Meantime, as the May 31 deadline approaches for remaining Lesley’s residents to leave, plans to develop a complex of apartments on the Lesley’s land and a pair of smaller adjacent parcels move ahead. Wright Development Group of Centerville has submitted plans to the City of Riverdale that call for 152 units spread across five apartment buildings and they come up for review by the Riverdale Planning Commission on Tuesday.

The planning commission is an advisory body to the Riverdale City Council, which has final say on the plans.

The future of the Lesley’s site has been focus of debate since the spring of 2021, when the plans to redevelop the site — getting rid of the mobile home park — first publicly emerged. It sparked concern among residents, many of them working class, worried they wouldn’t be able to find another low-cost housing option.

Then in early September last year, Lesley’s operators formally gave notice to residents that they’d have to leave by May 31 as plans to redevelop the property edged forward. Evictions followed and one of the tenants ordered to leave — she had paid $26,000 for the unit, apparently unaware the land was to be redeveloped — allegedly had her unit torched last January. She faces an aggravated arson charge in 2nd District Court in Ogden along with her nephew.

Now, just five or six units remain occupied, estimates Jason Williams, one of the last handful of residents.

He’s lived at Lesley’s for 22 years and is selling his unit, which will be moved later this week. Then he’ll start living in a recreational vehicle, driving around to RV parks, maybe to Arizona. Many former residents have made other housing arrangements, some, he suspects, are homeless.

“Sadly, there are other people I’ve never heard from again,” he said.

Many abandoned mobile home units remain, some scavenged for their aluminum exteriors, some boarded up. Abandoned belongings litter the grounds in some spots, while those who remain harbor raw feelings.

“No one is sympathetic that you’re losing your home,” said Espinoza. Those involved in the redevelopment plans are “so rich, why don’t they buy the trailers from us?”

She’ll probably move in with a son in Ogden, at least initially.

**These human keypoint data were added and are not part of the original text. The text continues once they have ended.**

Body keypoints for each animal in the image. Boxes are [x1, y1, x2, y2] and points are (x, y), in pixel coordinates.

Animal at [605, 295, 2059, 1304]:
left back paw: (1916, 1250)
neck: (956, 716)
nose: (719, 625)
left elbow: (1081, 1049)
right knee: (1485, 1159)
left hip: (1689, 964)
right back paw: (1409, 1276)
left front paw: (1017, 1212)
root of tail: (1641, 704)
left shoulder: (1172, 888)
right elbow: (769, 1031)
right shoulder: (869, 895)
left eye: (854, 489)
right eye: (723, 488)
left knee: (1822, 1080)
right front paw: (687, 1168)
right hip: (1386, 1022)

Rodriguez notes the toll the situation has taken on his father. When they bought their mobile home about a year ago, they didn’t know redevelopment plans were in the works at Lesley’s that would ultimately force them out. Likewise, the seller of the unit didn’t tell them.

“It was hard on my dad. He was pretty heartbroken about it,” Rodriguez said. Now, the family is trying to save up as much money as they can as they scramble to figure out what comes next.

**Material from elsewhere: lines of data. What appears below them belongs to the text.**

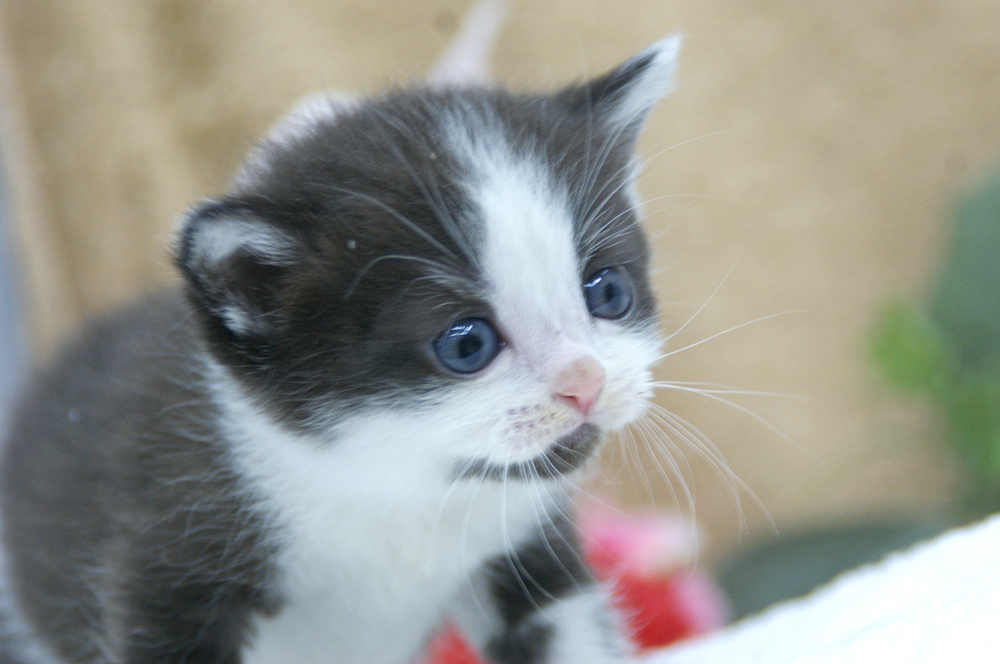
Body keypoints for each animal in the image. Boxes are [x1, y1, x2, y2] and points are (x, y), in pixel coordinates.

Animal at [0, 26, 680, 664]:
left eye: (608, 291)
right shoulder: (170, 553)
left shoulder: (524, 547)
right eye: (466, 345)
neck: (393, 492)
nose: (586, 381)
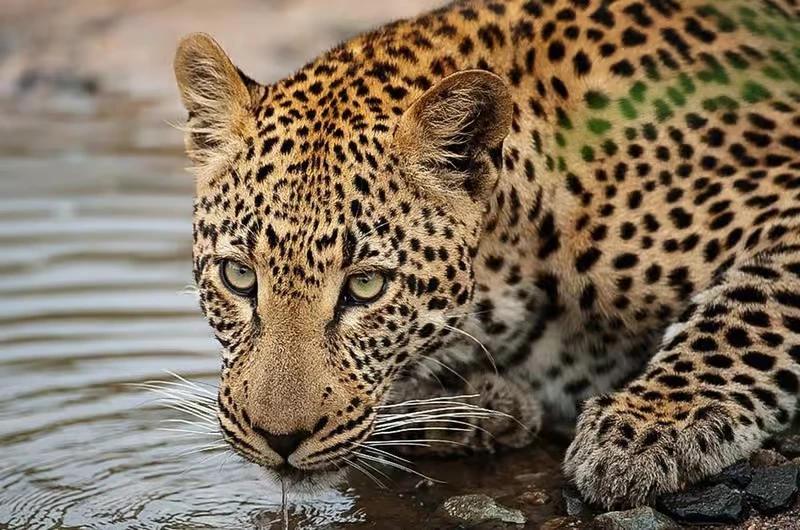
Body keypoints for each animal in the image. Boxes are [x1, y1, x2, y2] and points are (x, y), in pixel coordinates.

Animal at [173, 0, 800, 510]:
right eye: (238, 276)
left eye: (365, 287)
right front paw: (482, 410)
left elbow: (744, 312)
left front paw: (643, 429)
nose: (278, 440)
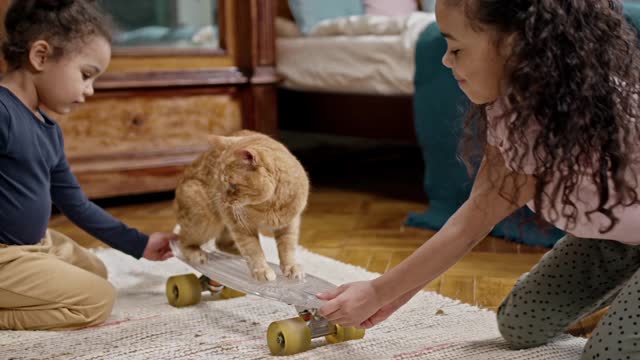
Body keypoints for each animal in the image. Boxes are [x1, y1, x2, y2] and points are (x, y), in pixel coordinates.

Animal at [172, 129, 308, 282]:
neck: (269, 205)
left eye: (232, 185)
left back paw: (237, 253)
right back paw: (196, 254)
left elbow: (288, 248)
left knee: (220, 243)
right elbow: (254, 250)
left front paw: (291, 267)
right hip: (204, 221)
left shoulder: (289, 224)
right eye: (219, 181)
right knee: (182, 240)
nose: (223, 200)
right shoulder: (242, 227)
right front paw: (262, 269)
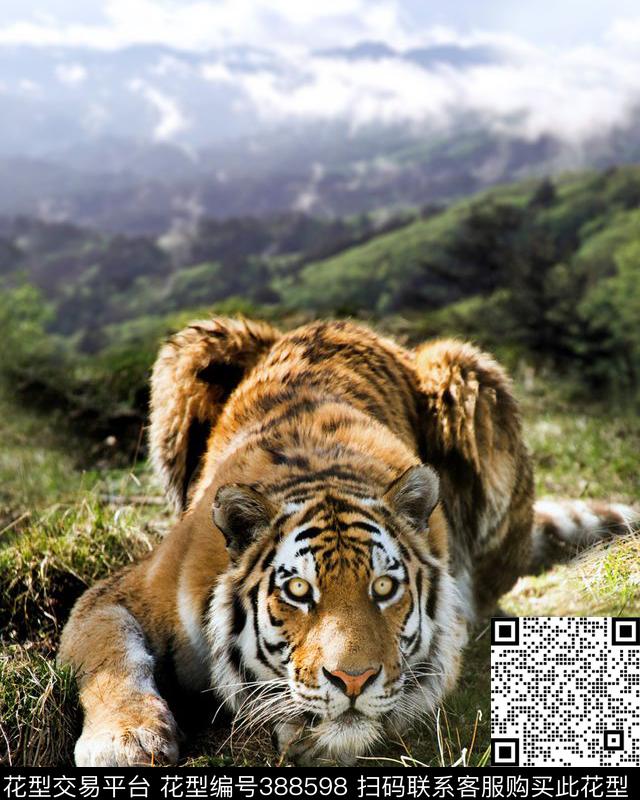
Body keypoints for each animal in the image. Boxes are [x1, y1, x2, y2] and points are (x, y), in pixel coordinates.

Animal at [58, 318, 636, 766]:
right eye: (297, 592)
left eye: (383, 588)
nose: (353, 681)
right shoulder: (120, 592)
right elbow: (110, 656)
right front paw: (125, 741)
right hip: (196, 345)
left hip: (468, 372)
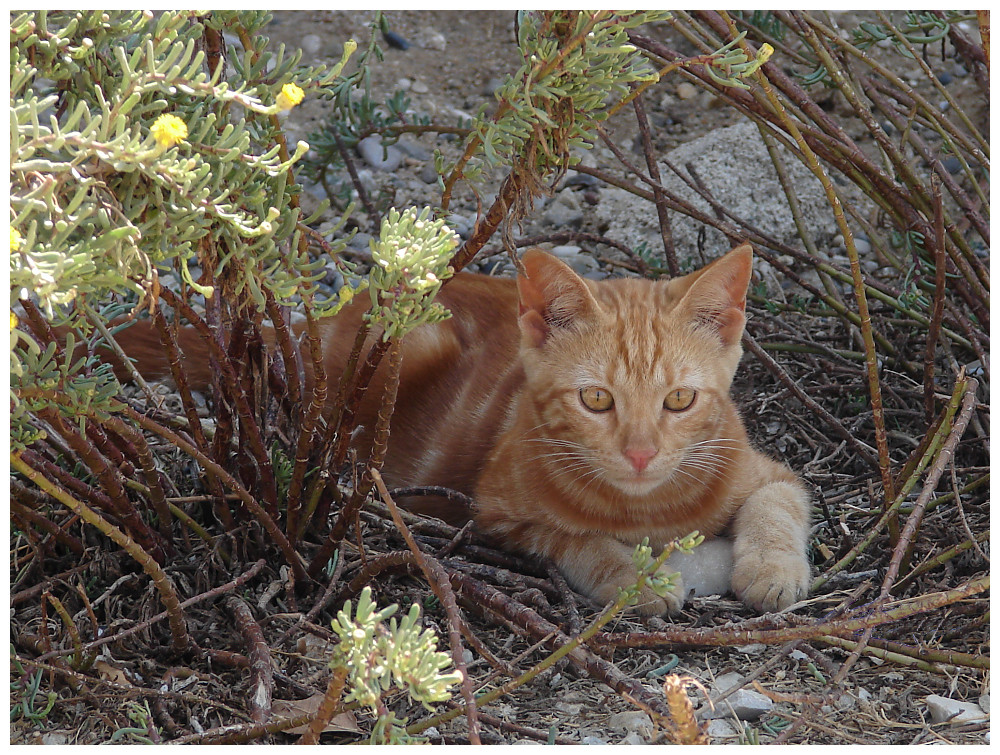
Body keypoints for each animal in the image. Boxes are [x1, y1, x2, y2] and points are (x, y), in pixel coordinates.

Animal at [94, 245, 812, 616]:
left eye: (681, 399)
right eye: (597, 399)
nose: (640, 453)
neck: (647, 506)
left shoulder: (767, 469)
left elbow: (777, 503)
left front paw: (772, 570)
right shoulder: (499, 513)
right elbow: (579, 542)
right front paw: (635, 579)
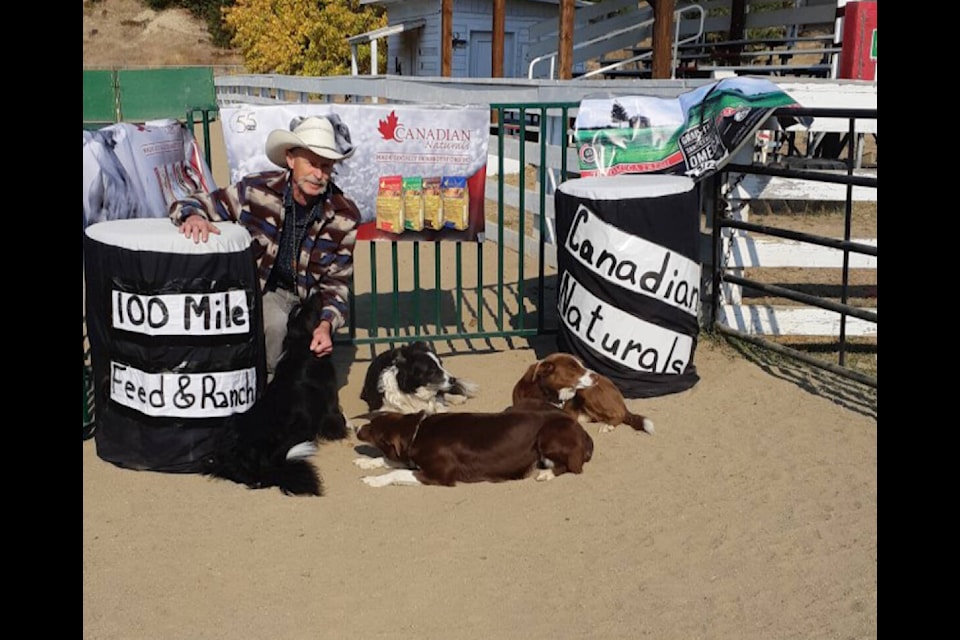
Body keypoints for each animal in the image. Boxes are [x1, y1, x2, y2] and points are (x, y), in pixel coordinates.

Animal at [202, 292, 348, 498]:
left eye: (303, 306)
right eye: (309, 308)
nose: (318, 292)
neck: (300, 344)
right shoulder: (330, 400)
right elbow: (336, 421)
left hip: (232, 420)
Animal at [352, 408, 592, 488]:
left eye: (372, 431)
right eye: (371, 423)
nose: (356, 428)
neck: (417, 432)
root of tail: (583, 432)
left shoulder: (439, 475)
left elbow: (396, 471)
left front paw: (373, 480)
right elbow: (389, 461)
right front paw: (366, 462)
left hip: (547, 436)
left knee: (572, 466)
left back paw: (546, 474)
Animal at [512, 350, 656, 436]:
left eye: (582, 364)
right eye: (572, 368)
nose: (597, 376)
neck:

All along, Williams has advocated for the Lesley’s tenants, first railing against the redevelopment plans, then aiding his neighbors as they sought alternative housing. The plight of the residents, he maintains, underscores the need for legislative change to counter the power owners of mobile home parks have over tenants.

“The man did win. Maybe that’s the way Utah legislative laws are set up. The one gets richer, the poor get poorer,” he said.